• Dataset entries

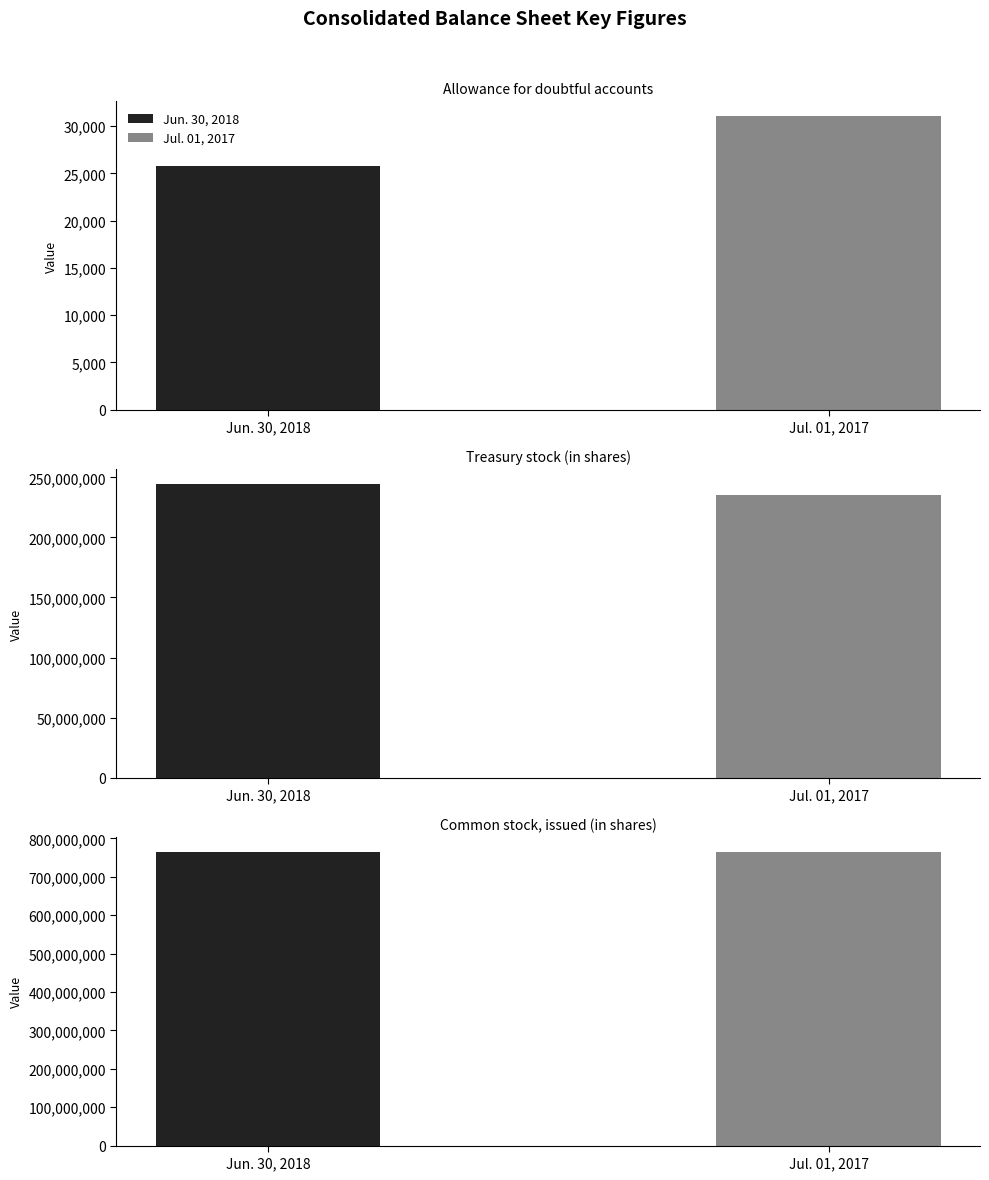

Rank the series at Common stock, issued (in shares) from lowest to highest value.

Jun. 30, 2018, Jul. 01, 2017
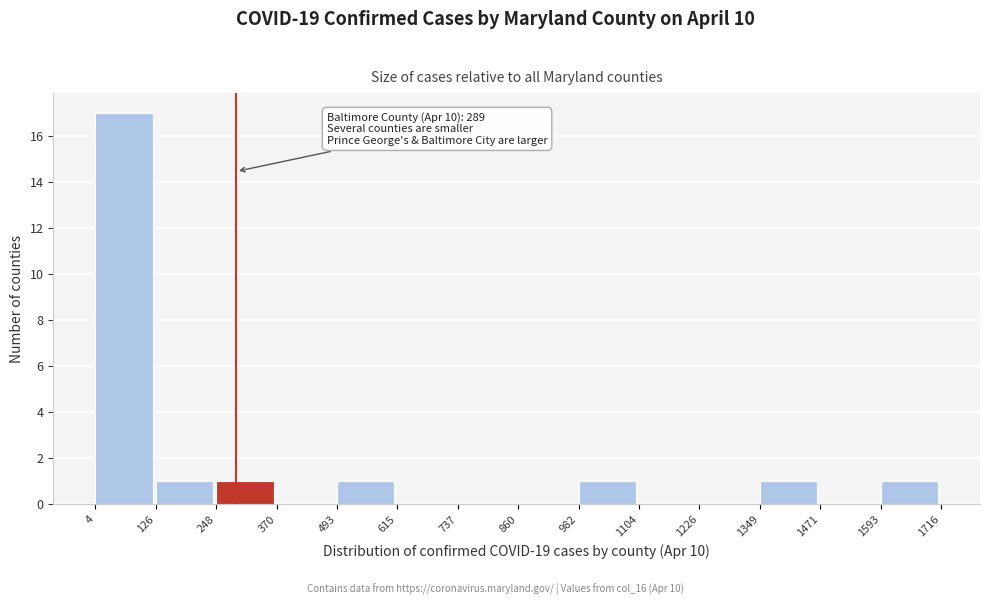

Over which range of the x-axis is the bar tallest?

4 to 126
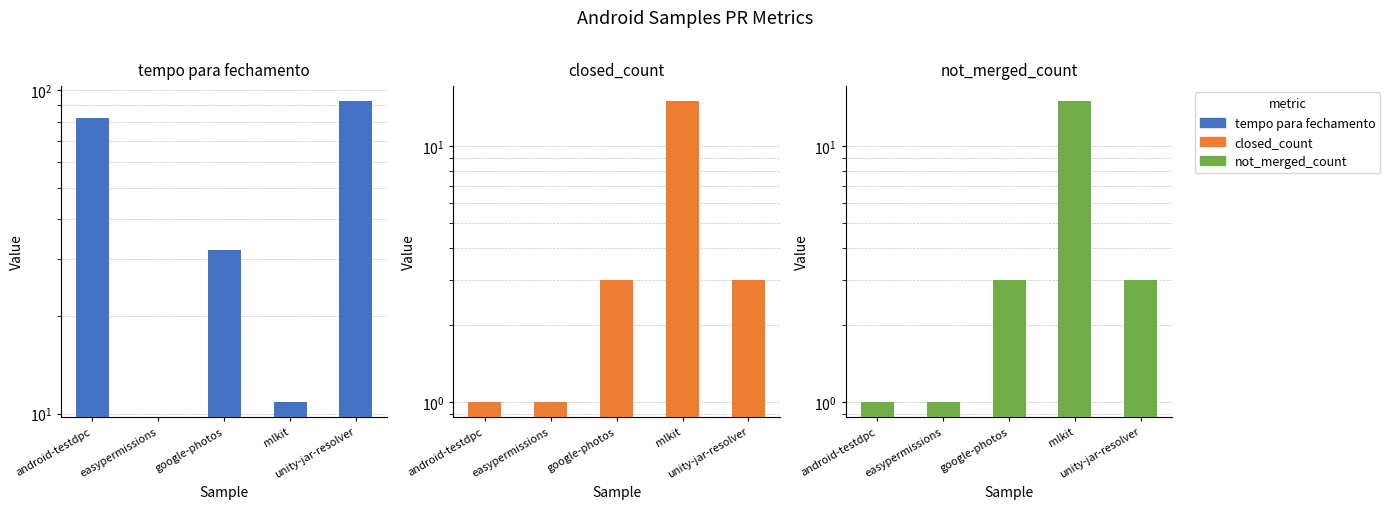

Reading left to right, what are all the values shown in this chart?

tempo para fechamento: android-testdpc=82.0	easypermissions=0.0	google-photos=32.0	mlkit=10.9	unity-jar-resolver=92.7
closed_count: android-testdpc=1.0	easypermissions=1.0	google-photos=3.0	mlkit=15.0	unity-jar-resolver=3.0
not_merged_count: android-testdpc=1.0	easypermissions=1.0	google-photos=3.0	mlkit=15.0	unity-jar-resolver=3.0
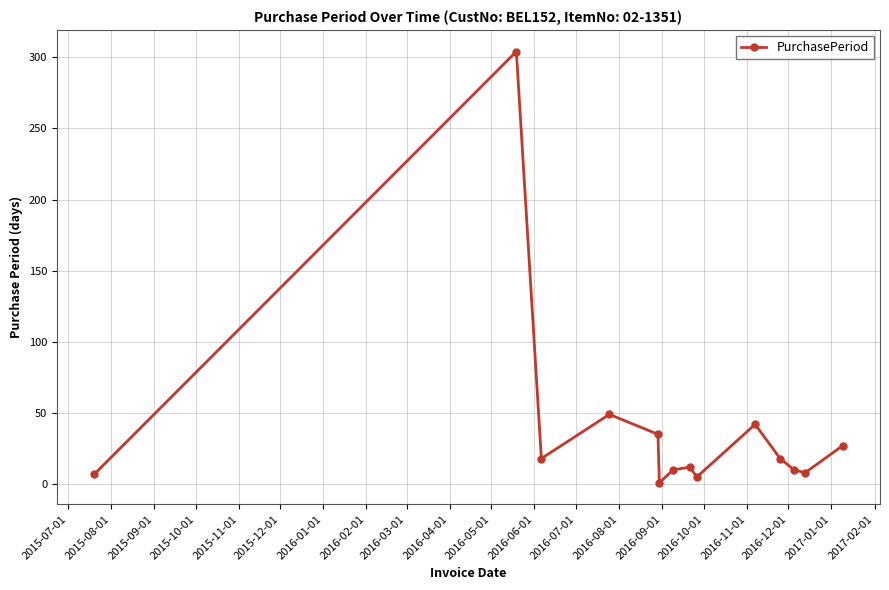

How many lines are shown in the chart?

1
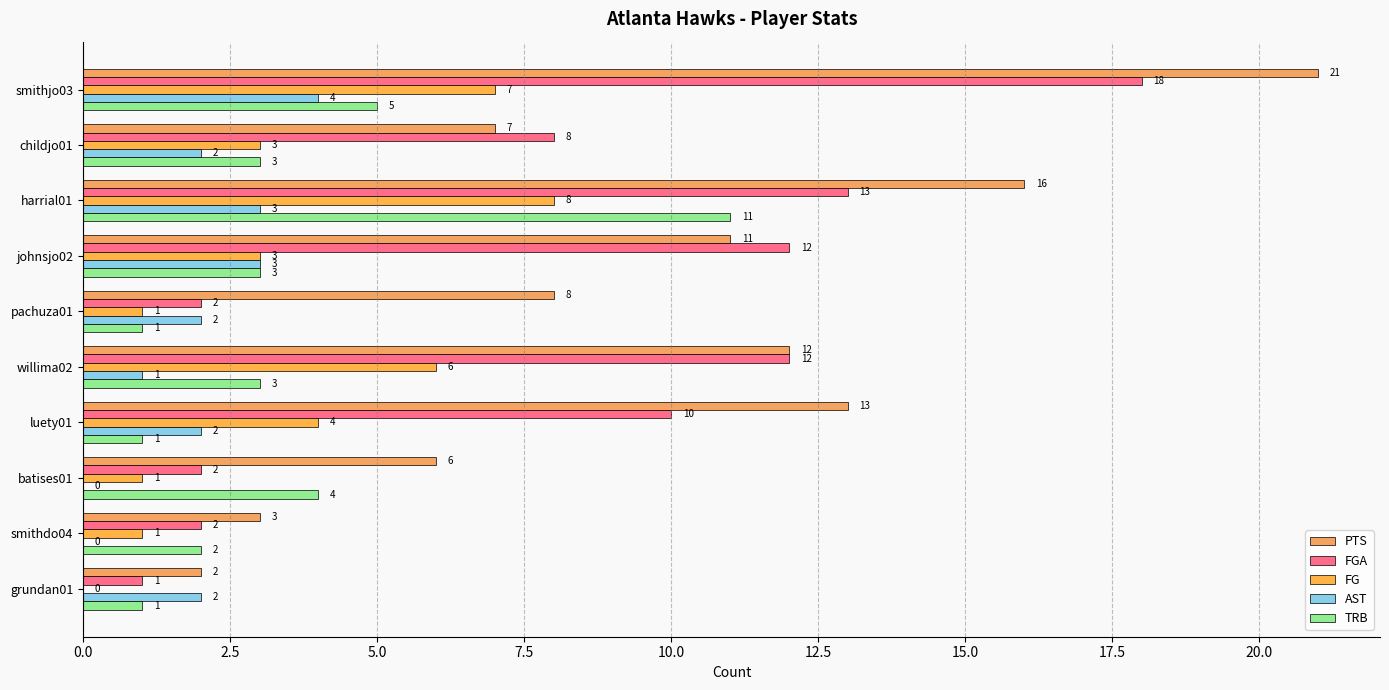

List the series in order of their peak value, lowest first.

AST, FG, TRB, FGA, PTS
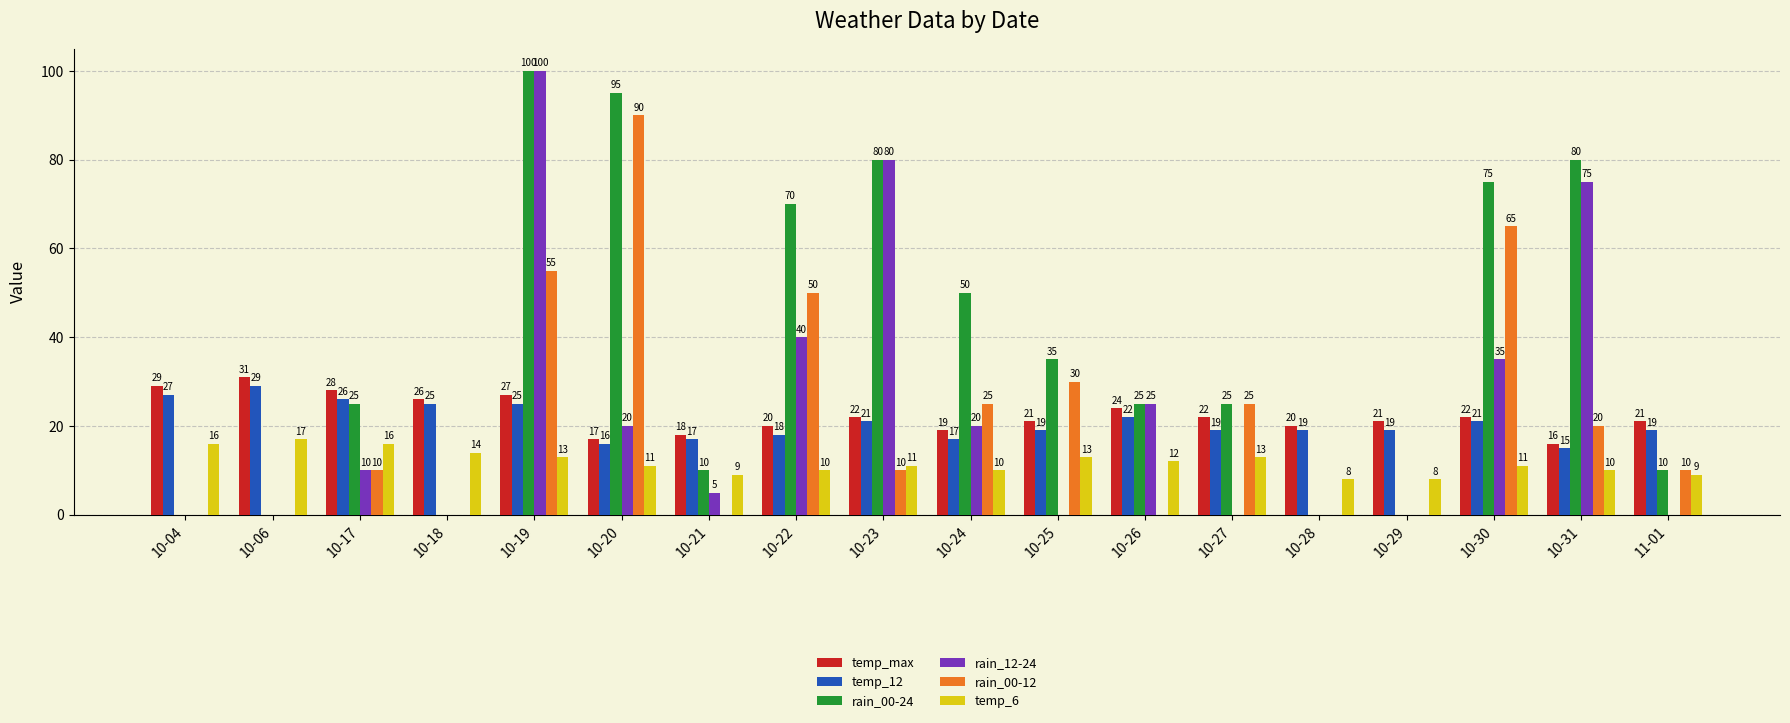

How many values in rain_00-24 are above zero?

13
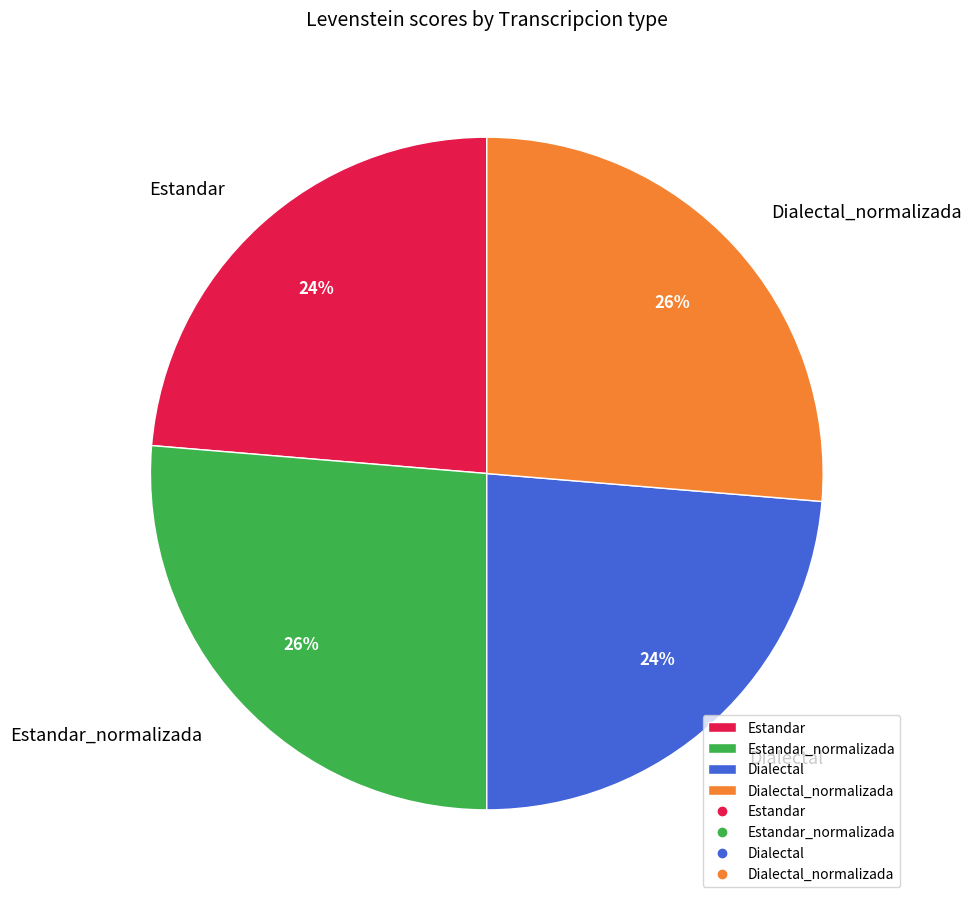

To the nearest percent, what percentage of the pie is Estandar?

24%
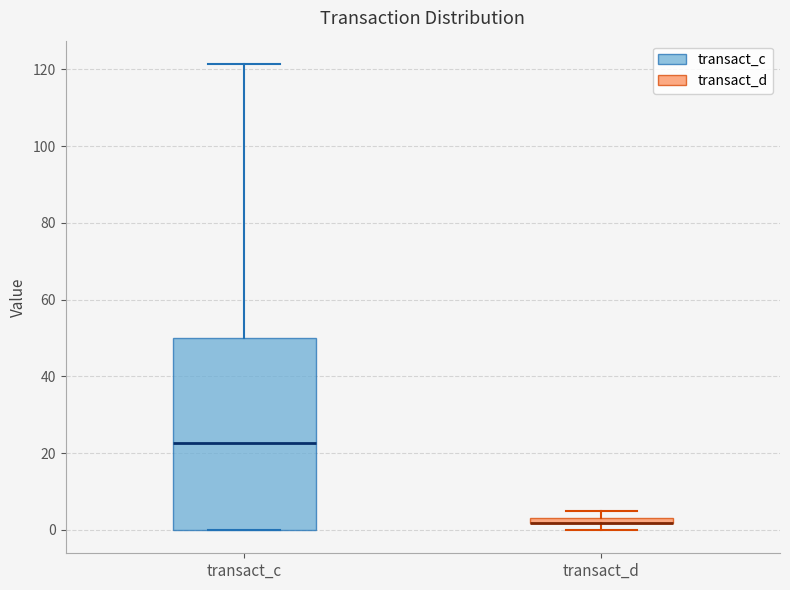

Which box is the tallest, from its lower edge to its upper edge?

transact_c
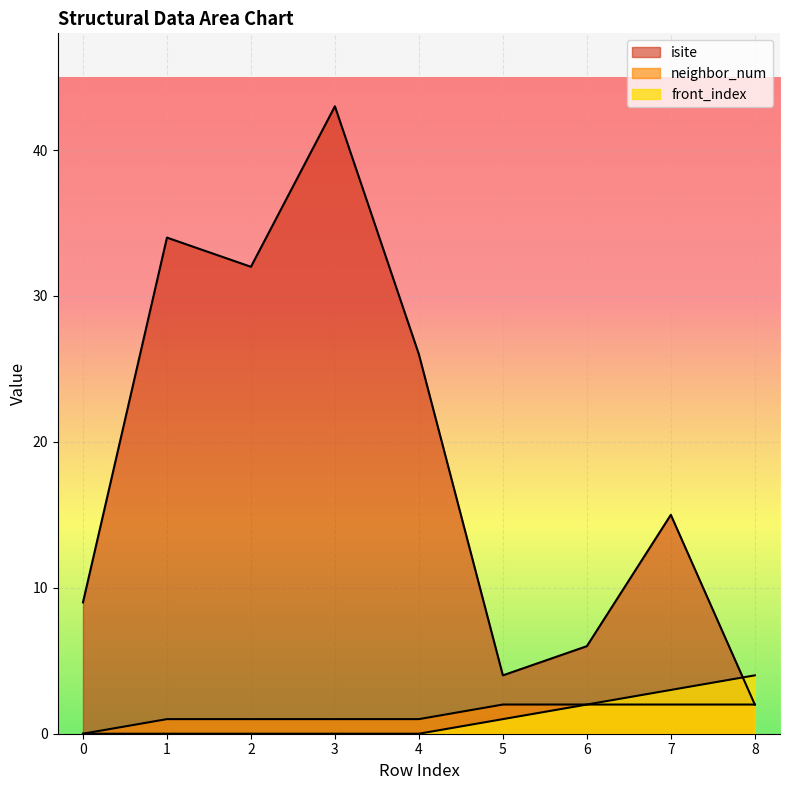

Which series has the largest range (max minus min)?

isite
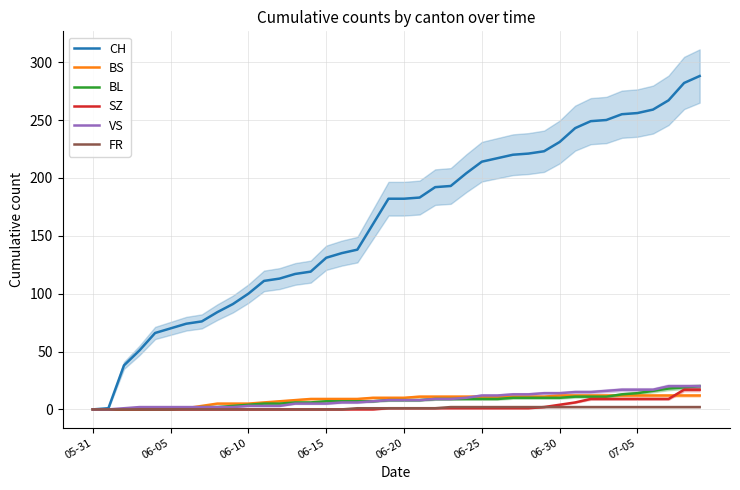

How many categories are shown in the chart?

40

• Work task
Reproduce every item above word for word, leaving out the pictures.

• Problem solution
Rank the series at Common stock, issued (in shares) from lowest to highest value.

Jun. 30, 2018, Jul. 01, 2017

Over which range of the x-axis is the bar tallest?

4 to 126

Reading left to right, what are all the values shown in this chart?

tempo para fechamento: android-testdpc=82.0	easypermissions=0.0	google-photos=32.0	mlkit=10.9	unity-jar-resolver=92.7
closed_count: android-testdpc=1.0	easypermissions=1.0	google-photos=3.0	mlkit=15.0	unity-jar-resolver=3.0
not_merged_count: android-testdpc=1.0	easypermissions=1.0	google-photos=3.0	mlkit=15.0	unity-jar-resolver=3.0

How many lines are shown in the chart?

1

List the series in order of their peak value, lowest first.

AST, FG, TRB, FGA, PTS

How many values in rain_00-24 are above zero?

13

To the nearest percent, what percentage of the pie is Estandar?

24%

Which box is the tallest, from its lower edge to its upper edge?

transact_c

Which series has the largest range (max minus min)?

isite

How many categories are shown in the chart?

40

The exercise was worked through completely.